Wali Kota Palembang tersebut terpilih secara aklamasi dalam Musyawarah Kota (Muskot) PBSI 2026 yang berlangsung di Hotel Emilia, Palembang, Minggu (30/8/2026).
Forum Muskot tahun ini mengusung tema “Bersama Membangun Organisasi yang Solid, Profesional, dan Berprestasi Menuju Bulutangkis Kota Palembang Berdaya, Palembang Sejahtera.”
Kesepakatan seluruh klub bulutangkis se-Kota Palembang menjadi bukti kepercayaan penuh bagi Ratu Dewa untuk melanjutkan agenda pembinaan selama empat tahun ke depan.
Menanggapi mandat tersebut, Ratu Dewa menegaskan komitmennya untuk menjalankan kepercayaan ini dengan berfokus pada penguatan organisasi dan peningkatan kualitas atlet.

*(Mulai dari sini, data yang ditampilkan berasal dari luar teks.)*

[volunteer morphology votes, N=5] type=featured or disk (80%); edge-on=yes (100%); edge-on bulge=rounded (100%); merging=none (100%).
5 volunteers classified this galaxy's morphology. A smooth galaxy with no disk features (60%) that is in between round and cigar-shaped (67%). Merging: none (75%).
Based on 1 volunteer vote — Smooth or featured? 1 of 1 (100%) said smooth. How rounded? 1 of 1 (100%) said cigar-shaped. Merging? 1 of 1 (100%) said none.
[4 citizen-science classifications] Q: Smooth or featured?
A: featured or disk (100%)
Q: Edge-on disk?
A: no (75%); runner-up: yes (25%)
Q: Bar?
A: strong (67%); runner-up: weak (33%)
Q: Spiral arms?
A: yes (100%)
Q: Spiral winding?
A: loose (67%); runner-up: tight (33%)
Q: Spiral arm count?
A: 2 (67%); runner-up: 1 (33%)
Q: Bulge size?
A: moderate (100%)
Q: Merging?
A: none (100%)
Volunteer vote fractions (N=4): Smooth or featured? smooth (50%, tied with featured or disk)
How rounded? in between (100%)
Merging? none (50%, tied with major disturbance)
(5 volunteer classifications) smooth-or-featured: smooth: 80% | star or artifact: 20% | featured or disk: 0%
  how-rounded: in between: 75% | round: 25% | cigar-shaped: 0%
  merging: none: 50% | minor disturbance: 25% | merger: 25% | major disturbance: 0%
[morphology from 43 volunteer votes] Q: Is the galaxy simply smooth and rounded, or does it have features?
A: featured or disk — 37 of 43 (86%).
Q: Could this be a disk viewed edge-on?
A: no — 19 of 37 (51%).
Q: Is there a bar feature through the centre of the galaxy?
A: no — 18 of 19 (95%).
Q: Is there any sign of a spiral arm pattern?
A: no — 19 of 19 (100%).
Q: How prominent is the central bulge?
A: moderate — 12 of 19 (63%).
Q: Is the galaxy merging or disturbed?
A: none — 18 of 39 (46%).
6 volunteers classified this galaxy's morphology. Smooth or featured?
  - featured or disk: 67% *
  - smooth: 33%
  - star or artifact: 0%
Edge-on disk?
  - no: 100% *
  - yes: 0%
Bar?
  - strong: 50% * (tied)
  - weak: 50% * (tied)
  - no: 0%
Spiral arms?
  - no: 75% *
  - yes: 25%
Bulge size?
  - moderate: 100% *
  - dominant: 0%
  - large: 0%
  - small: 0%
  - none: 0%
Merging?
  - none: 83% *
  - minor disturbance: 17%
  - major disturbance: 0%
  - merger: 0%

“Syukur alhamdulillah, teman-teman masih mempercayai saya untuk menahkodai PBSI Kota Palembang. Saya kira ini sebuah amanah, terimakasih juga kepada teman-teman klub yang ada di Palembang,” ujar Ratu Dewa.
Ia menekankan bahwa pendongkrak prestasi menjadi target prioritas kepengurusan baru. Strategi yang disiapkan adalah pembinaan berjenjang dan berkesinambungan yang dimulai sejak kelompok usia dini.
“Insyaallah amanah ini dapat kami laksanakan dengan sebaik-baiknya sesuai dengan harapan para peserta musyawarah, terutama untuk meningkatkan prestasi,” katanya.
Ratu Dewa membidik raihan medali emas sebagai pencapaian utama. Untuk mendukung target tersebut, GOR Cempako akan difungsikan sebagai markas pembinaan dan pemusatan latihan atlet bulutangkis Kota Palembang.
Melalui kepengurusan periode 2026–2030 ini, PBSI Palembang diharapkan makin solid secara internal serta mampu melahirkan pebulutangkis andal yang siap bersaing di tingkat nasional maupun internasional.